Reproduce every line of text in the data below without any changes, and leave the pictures out of your answer.

[Start of Attachment]

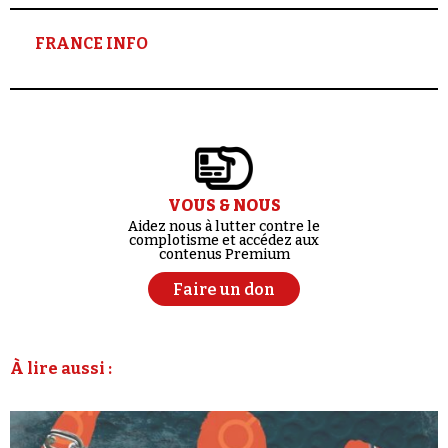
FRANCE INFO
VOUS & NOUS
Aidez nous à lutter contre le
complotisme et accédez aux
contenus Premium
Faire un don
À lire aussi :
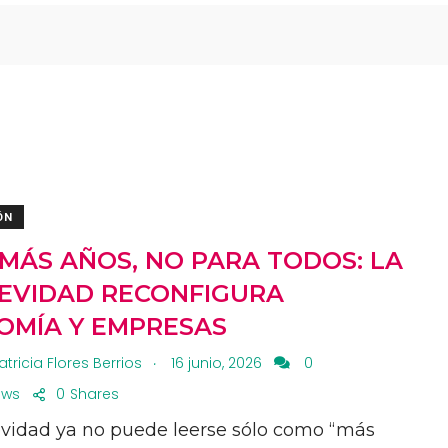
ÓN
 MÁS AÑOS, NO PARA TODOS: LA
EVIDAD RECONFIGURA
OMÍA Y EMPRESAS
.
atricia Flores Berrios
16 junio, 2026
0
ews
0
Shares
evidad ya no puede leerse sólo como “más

[End of Attachment]

* **Reply**
FRANCE INFO
VOUS & NOUS
Aidez nous à lutter contre le
complotisme et accédez aux
contenus Premium
Faire un don
À lire aussi :
ÓN
 MÁS AÑOS, NO PARA TODOS: LA
EVIDAD RECONFIGURA
OMÍA Y EMPRESAS
.
atricia Flores Berrios
16 junio, 2026
0
ews
0
Shares
evidad ya no puede leerse sólo como “más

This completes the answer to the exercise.